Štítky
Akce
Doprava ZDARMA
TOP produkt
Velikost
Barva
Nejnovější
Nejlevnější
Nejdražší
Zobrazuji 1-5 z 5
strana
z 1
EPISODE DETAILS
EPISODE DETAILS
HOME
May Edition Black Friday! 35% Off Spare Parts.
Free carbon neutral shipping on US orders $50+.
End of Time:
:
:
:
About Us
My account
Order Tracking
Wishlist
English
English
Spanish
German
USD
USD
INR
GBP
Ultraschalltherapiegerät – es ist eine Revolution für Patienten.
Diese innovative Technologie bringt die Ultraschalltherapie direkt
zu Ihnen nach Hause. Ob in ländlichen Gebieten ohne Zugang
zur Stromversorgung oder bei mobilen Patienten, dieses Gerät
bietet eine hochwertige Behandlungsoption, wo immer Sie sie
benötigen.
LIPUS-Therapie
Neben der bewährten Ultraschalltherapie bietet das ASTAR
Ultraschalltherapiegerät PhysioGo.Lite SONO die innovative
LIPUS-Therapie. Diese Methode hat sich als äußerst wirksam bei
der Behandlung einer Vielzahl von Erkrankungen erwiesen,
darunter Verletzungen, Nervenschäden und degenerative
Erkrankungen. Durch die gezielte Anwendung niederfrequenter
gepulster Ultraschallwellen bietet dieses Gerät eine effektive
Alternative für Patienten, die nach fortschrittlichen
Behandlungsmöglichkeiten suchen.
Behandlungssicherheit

- - -

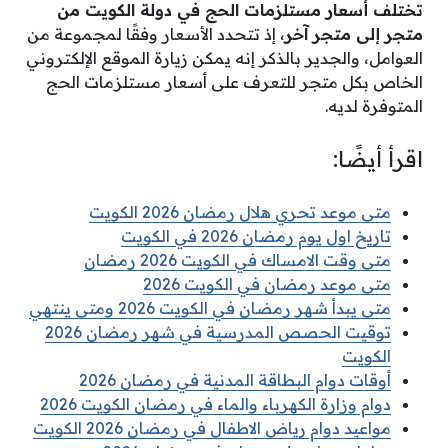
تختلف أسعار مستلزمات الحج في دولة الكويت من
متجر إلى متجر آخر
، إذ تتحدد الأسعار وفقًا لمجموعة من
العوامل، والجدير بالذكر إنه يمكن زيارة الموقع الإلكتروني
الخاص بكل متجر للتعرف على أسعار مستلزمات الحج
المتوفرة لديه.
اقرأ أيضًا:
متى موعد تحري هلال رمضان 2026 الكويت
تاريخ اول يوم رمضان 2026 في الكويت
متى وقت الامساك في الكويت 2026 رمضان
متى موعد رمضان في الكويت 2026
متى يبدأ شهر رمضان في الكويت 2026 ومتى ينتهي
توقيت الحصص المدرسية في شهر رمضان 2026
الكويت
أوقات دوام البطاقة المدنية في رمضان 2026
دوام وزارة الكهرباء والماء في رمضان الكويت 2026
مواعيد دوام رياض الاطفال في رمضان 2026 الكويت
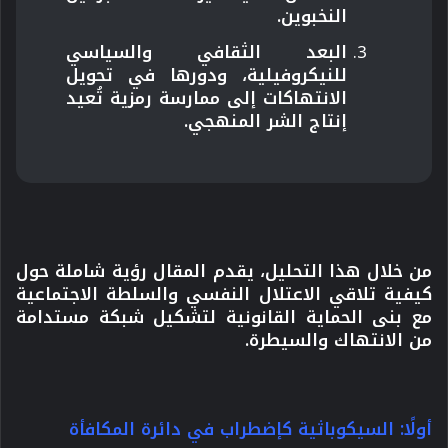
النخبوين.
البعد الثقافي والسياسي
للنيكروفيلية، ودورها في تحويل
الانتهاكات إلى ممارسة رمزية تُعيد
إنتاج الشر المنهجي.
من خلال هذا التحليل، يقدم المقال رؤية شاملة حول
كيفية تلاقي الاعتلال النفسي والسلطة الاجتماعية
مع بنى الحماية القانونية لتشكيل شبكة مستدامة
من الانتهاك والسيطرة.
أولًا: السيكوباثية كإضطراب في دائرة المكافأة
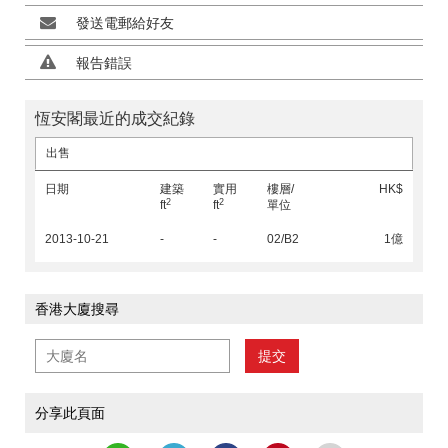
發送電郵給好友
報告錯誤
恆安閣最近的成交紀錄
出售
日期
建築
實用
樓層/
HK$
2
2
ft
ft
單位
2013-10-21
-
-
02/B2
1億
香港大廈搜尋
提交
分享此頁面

- - -

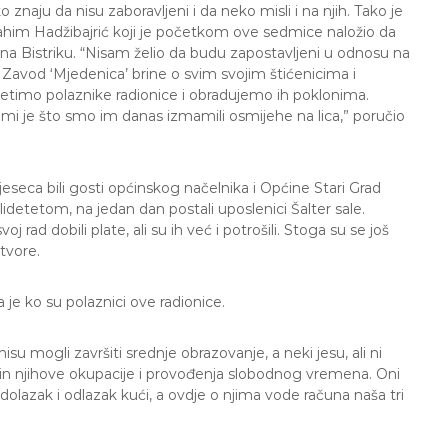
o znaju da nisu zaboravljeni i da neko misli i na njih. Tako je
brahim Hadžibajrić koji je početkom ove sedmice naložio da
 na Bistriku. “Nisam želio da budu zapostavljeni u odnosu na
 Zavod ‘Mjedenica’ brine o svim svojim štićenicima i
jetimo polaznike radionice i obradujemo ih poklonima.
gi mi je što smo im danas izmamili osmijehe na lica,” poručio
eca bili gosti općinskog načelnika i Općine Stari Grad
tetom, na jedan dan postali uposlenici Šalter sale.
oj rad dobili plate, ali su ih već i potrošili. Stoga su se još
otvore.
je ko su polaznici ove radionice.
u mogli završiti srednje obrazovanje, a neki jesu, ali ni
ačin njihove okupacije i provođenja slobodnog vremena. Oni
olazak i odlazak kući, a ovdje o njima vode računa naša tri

- - -

▶ **WHAT THE TASK ASKS**: Copy out the lines of the material above word for word, starting with the line that contains "تختلف أسعار مستلزمات الحج في دولة الكويت من" and going on through the line that contains "أوقات دوام البطاقة المدنية في رمضان 2026", with both of those lines included.

▶ **SOLUTION FOR THIS EXERCISE**:
تختلف أسعار مستلزمات الحج في دولة الكويت من
متجر إلى متجر آخر
، إذ تتحدد الأسعار وفقًا لمجموعة من
العوامل، والجدير بالذكر إنه يمكن زيارة الموقع الإلكتروني
الخاص بكل متجر للتعرف على أسعار مستلزمات الحج
المتوفرة لديه.
اقرأ أيضًا:
متى موعد تحري هلال رمضان 2026 الكويت
تاريخ اول يوم رمضان 2026 في الكويت
متى وقت الامساك في الكويت 2026 رمضان
متى موعد رمضان في الكويت 2026
متى يبدأ شهر رمضان في الكويت 2026 ومتى ينتهي
توقيت الحصص المدرسية في شهر رمضان 2026
الكويت
أوقات دوام البطاقة المدنية في رمضان 2026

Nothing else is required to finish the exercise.